• **Information shown**:
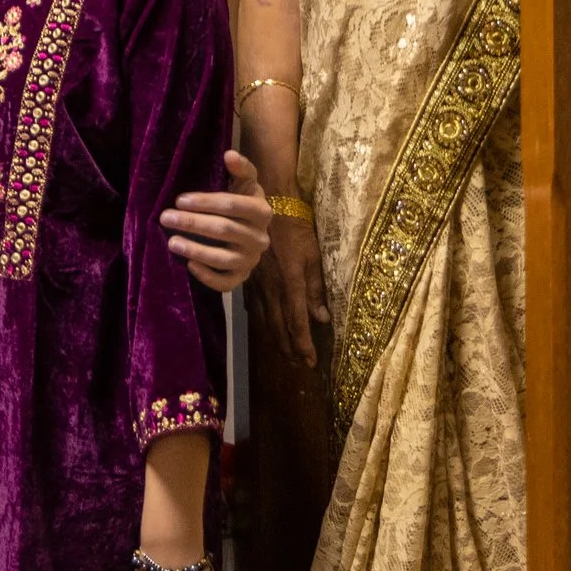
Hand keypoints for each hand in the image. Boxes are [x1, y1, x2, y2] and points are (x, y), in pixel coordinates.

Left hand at [161, 151, 271, 291]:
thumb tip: (229, 154)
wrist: (250, 229)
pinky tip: (189, 266)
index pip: (233, 206)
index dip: (206, 202)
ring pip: (224, 258)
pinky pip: (227, 282)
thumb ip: (241, 169)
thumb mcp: (244, 182)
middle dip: (193, 223)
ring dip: (196, 250)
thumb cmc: (242, 200)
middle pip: (225, 230)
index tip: (180, 200)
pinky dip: (208, 277)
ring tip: (171, 242)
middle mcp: (261, 238)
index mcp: (262, 211)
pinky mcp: (243, 277)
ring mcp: (252, 260)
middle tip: (166, 218)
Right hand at [254, 209, 328, 368]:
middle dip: (289, 348)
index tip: (310, 362)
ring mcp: (257, 284)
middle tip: (298, 364)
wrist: (268, 205)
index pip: (297, 323)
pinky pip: (255, 306)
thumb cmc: (297, 228)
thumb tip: (321, 318)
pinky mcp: (249, 277)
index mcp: (290, 284)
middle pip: (279, 327)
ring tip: (285, 353)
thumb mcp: (313, 255)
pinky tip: (266, 327)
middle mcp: (271, 289)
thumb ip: (315, 288)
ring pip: (265, 319)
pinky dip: (263, 321)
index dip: (303, 345)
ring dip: (276, 339)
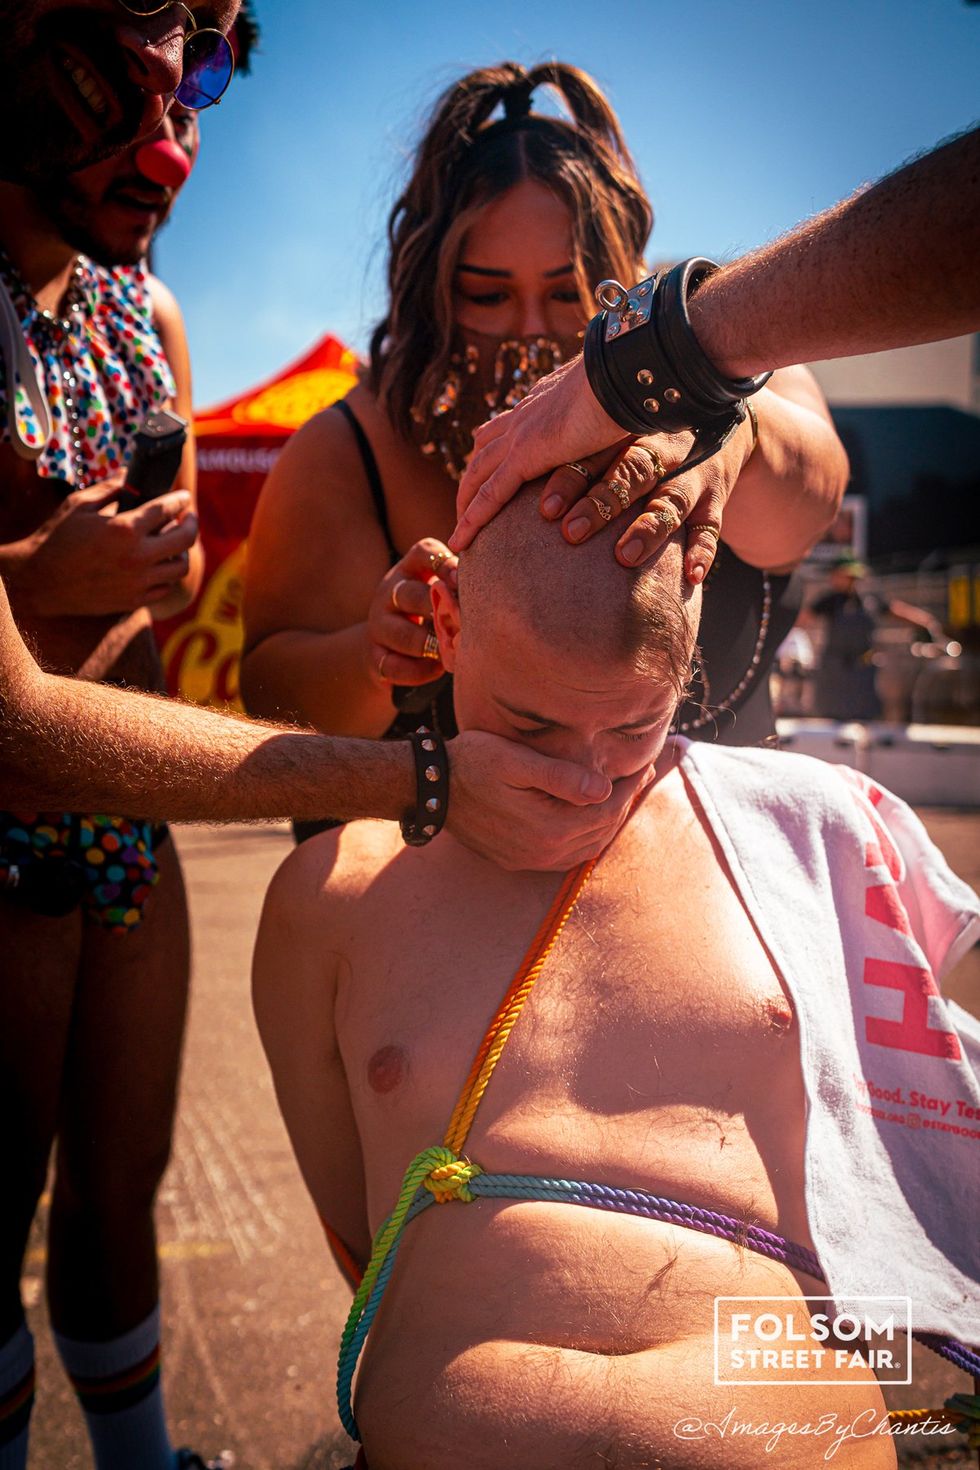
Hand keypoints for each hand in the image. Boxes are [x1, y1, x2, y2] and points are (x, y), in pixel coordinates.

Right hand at [22, 480, 198, 616]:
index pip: (167, 509)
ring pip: (180, 567)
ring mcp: (138, 582)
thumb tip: (130, 474)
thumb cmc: (57, 538)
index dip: (179, 500)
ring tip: (175, 543)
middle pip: (185, 538)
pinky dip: (167, 574)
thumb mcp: (80, 505)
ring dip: (182, 551)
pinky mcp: (133, 601)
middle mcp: (137, 557)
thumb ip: (110, 488)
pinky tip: (160, 565)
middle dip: (191, 523)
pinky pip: (165, 587)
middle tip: (188, 517)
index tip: (183, 497)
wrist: (40, 581)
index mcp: (124, 528)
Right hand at [367, 537, 457, 687]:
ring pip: (404, 635)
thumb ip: (461, 586)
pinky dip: (421, 671)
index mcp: (410, 568)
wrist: (390, 645)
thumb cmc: (431, 612)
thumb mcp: (442, 591)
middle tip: (462, 623)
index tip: (463, 580)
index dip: (445, 564)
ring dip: (432, 645)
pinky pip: (396, 666)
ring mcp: (378, 625)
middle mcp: (388, 592)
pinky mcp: (374, 656)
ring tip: (453, 651)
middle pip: (410, 594)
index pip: (424, 553)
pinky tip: (438, 669)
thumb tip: (495, 589)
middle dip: (437, 609)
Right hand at [446, 729, 652, 871]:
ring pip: (587, 847)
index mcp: (548, 827)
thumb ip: (561, 776)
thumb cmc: (471, 763)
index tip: (645, 765)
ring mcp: (530, 860)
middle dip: (624, 803)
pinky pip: (566, 856)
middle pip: (601, 831)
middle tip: (640, 776)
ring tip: (620, 794)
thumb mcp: (515, 760)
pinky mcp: (518, 860)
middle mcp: (543, 852)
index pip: (606, 810)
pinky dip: (586, 838)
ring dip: (607, 822)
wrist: (429, 788)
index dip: (630, 787)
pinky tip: (589, 819)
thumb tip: (602, 787)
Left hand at [452, 356, 621, 550]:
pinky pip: (490, 494)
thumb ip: (602, 424)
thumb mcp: (610, 408)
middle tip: (465, 514)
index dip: (493, 456)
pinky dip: (473, 519)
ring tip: (460, 536)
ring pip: (478, 475)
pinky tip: (463, 542)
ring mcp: (520, 435)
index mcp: (541, 404)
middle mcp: (523, 416)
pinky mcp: (524, 455)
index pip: (506, 430)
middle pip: (483, 454)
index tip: (488, 477)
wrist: (622, 374)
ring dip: (465, 506)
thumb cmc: (628, 387)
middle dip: (471, 484)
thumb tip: (617, 431)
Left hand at [528, 419, 753, 579]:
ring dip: (648, 529)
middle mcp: (658, 451)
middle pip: (629, 473)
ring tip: (625, 556)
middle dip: (600, 504)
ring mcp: (689, 474)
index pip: (592, 453)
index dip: (568, 480)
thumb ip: (566, 446)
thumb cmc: (643, 437)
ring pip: (670, 499)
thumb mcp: (611, 431)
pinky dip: (703, 552)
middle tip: (571, 533)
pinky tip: (690, 578)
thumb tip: (491, 452)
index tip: (544, 510)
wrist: (716, 422)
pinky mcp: (714, 499)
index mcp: (625, 434)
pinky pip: (711, 527)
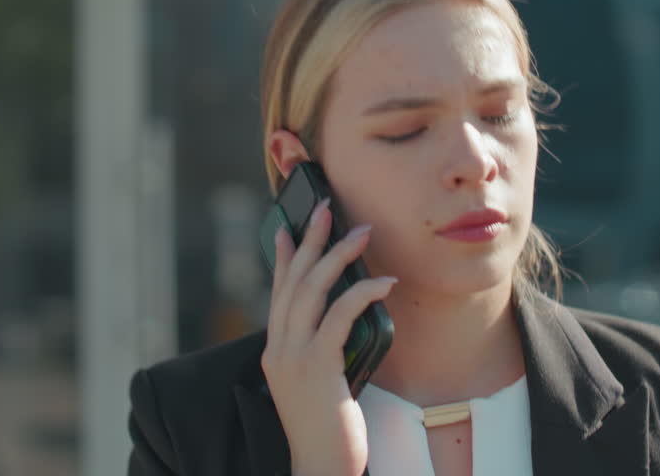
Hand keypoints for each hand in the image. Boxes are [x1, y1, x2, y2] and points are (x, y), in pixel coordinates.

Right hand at [260, 199, 395, 475]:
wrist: (321, 468)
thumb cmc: (328, 430)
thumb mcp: (321, 383)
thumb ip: (323, 350)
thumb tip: (343, 319)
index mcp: (276, 351)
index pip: (278, 294)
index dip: (283, 258)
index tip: (287, 228)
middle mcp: (278, 349)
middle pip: (292, 281)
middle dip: (310, 240)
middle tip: (326, 209)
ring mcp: (293, 356)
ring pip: (312, 290)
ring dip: (337, 255)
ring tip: (361, 232)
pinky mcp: (317, 366)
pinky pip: (339, 316)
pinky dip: (361, 293)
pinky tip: (383, 282)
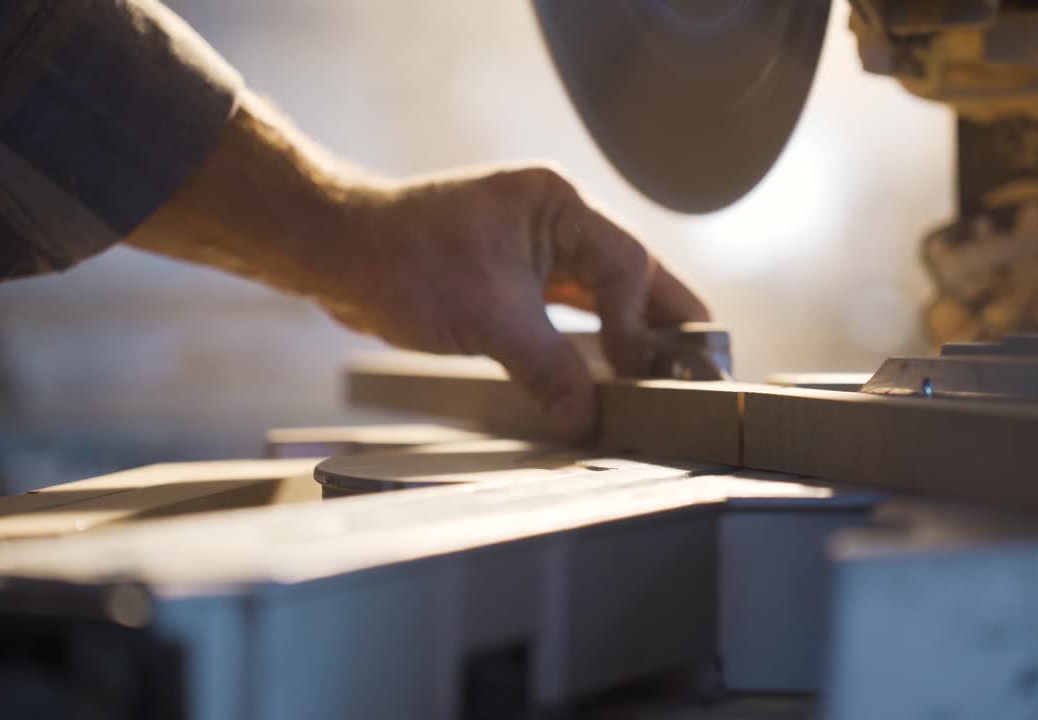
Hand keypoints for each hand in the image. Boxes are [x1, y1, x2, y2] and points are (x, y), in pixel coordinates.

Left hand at [313, 167, 709, 437]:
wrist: (338, 253)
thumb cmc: (407, 262)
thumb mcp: (490, 321)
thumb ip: (548, 370)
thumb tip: (587, 420)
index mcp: (558, 205)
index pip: (627, 263)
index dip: (640, 321)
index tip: (634, 371)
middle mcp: (552, 220)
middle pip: (625, 275)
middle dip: (656, 322)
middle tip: (699, 365)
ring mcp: (530, 248)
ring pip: (595, 296)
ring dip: (620, 335)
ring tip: (658, 377)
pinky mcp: (508, 276)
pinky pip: (561, 311)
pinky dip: (581, 342)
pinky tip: (600, 374)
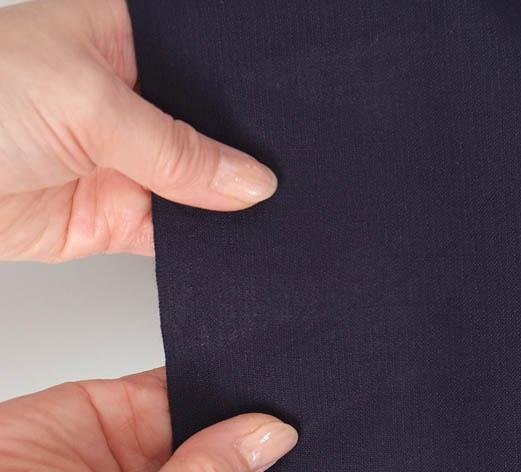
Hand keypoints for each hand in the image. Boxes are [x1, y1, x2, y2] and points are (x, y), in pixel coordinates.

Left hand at [0, 0, 276, 260]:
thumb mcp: (89, 105)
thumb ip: (178, 150)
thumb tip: (249, 180)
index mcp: (127, 39)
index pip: (211, 64)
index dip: (252, 92)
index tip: (293, 119)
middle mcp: (134, 100)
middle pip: (212, 130)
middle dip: (246, 152)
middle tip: (288, 170)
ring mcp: (130, 160)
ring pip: (200, 186)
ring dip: (227, 203)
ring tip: (269, 210)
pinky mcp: (120, 214)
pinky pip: (176, 233)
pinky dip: (202, 244)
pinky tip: (229, 242)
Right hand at [0, 368, 296, 471]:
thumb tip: (271, 439)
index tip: (321, 455)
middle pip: (234, 461)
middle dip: (262, 436)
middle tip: (310, 406)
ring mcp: (144, 454)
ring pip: (210, 416)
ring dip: (236, 398)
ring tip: (279, 379)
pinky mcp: (120, 410)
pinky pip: (175, 382)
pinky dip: (205, 368)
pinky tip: (236, 360)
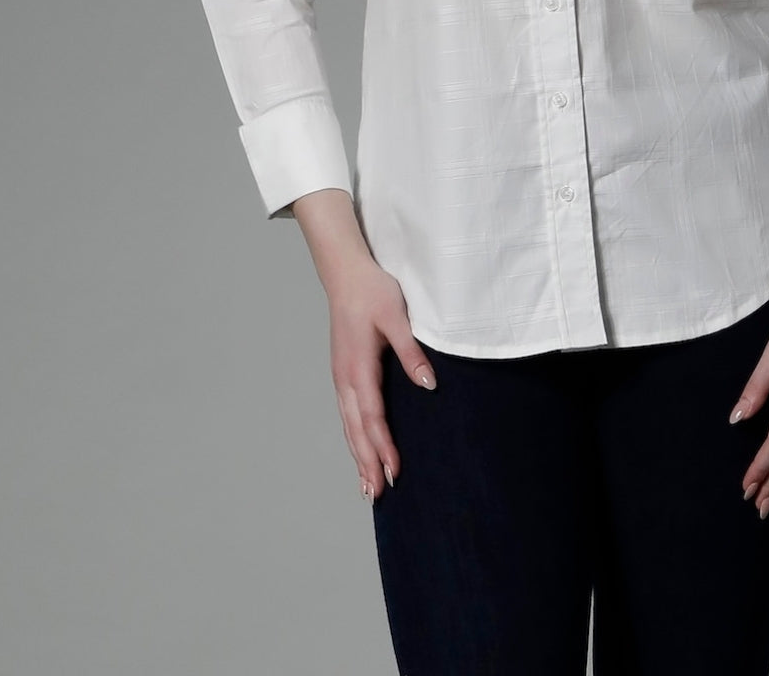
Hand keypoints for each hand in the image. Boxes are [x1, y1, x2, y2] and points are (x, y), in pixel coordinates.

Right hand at [325, 260, 439, 501]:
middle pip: (356, 430)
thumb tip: (428, 384)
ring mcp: (341, 377)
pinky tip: (360, 449)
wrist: (345, 273)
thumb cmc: (372, 292)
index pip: (373, 417)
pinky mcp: (343, 373)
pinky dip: (354, 436)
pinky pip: (348, 413)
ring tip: (367, 486)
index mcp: (358, 368)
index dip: (384, 447)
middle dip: (367, 463)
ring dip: (358, 456)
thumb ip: (411, 352)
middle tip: (377, 496)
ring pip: (349, 425)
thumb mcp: (396, 318)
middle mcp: (345, 378)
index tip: (395, 472)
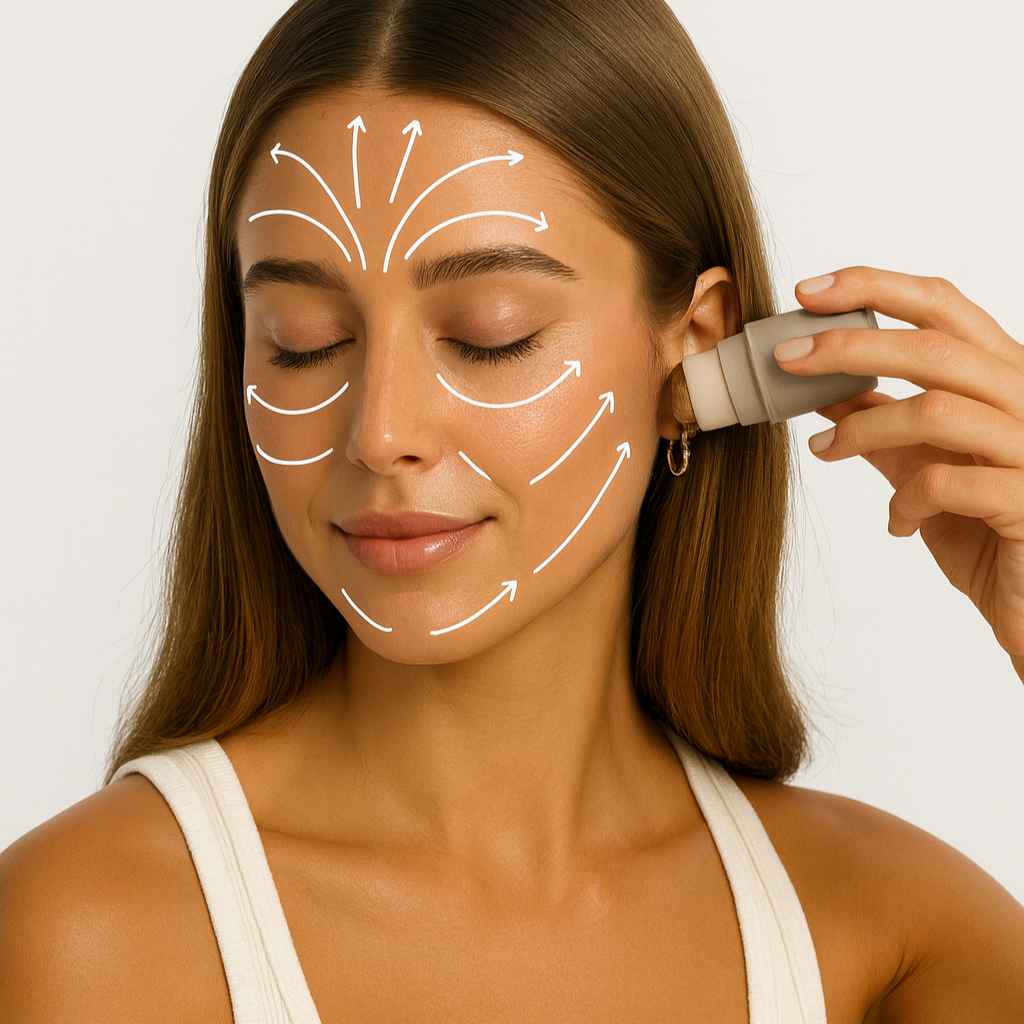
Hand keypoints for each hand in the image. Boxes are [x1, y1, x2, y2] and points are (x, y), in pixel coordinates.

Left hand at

• **Task brief**: From the first line of the material down to the line containing "thumb cmc: (431, 612)", inclusive, return each line exactly, skipping any picture.

• **Answer section**:
Hand keypoints for each hand in the image. Boxes are [x1, y1, x2, y2] and points are (x, y), in pixel coordinates.

Left hand at [161, 151, 271, 291]:
thumb tip: (229, 154)
wrist: (250, 229)
pinky tip: (189, 266)
index pip: (233, 206)
index dip: (206, 202)
ring pip: (224, 258)
pinky pip: (227, 282)
thumb ip: (241, 169)
thumb mcp: (244, 182)
middle dip: (193, 223)
ring dip: (196, 250)
thumb cmc: (242, 200)
middle pip: (225, 230)
index tip: (180, 200)
pinky dip: (208, 277)
ring tip: (171, 242)
middle mcp: (261, 238)
index mcp: (262, 211)
pinky mcp: (243, 277)
ring mcp: (252, 260)
middle tip: (166, 218)
Right hand at [254, 209, 328, 368]:
middle dip: (289, 348)
index tip: (310, 362)
ring mcp: (257, 284)
middle tip: (298, 364)
wrist: (268, 205)
index pip: (297, 323)
pinky pip: (255, 306)
thumb cmc: (297, 228)
thumb tip: (321, 318)
pinky mcp: (249, 277)
index mcp: (290, 284)
middle pip: (279, 327)
ring tip: (285, 353)
thumb mcp: (313, 255)
pinky tip: (266, 327)
middle mcp: (271, 289)
thumb ip: (315, 288)
ring pip: (265, 319)
pinky dip: (263, 321)
index dip: (303, 345)
ring dip: (276, 339)
Hand keypoints for each hand in the image. Boxes are [x1, y1, x2, y2] and points are (x, y), in pixel coordinates.

Right hand at [22, 480, 198, 616]:
index pip: (167, 509)
ring pip: (180, 567)
ring mcp: (138, 582)
thumb tip: (130, 474)
thumb cmc: (57, 538)
index dip: (179, 500)
ring tip: (175, 543)
middle pip: (185, 538)
pinky dip: (167, 574)
thumb mcp: (80, 505)
ring dip: (182, 551)
pinky mcp: (133, 601)
middle mcp: (137, 557)
thumb ip: (110, 488)
pinky tip: (160, 565)
middle dip: (191, 523)
pinky pip: (165, 587)
middle tip: (188, 517)
index tip: (183, 497)
wrist: (40, 581)
index mcp: (124, 528)
Right hand at [367, 537, 457, 687]:
ring pip: (404, 635)
thumb ip: (461, 586)
pinky dip: (421, 671)
index mcp: (410, 568)
wrist: (390, 645)
thumb cmc: (431, 612)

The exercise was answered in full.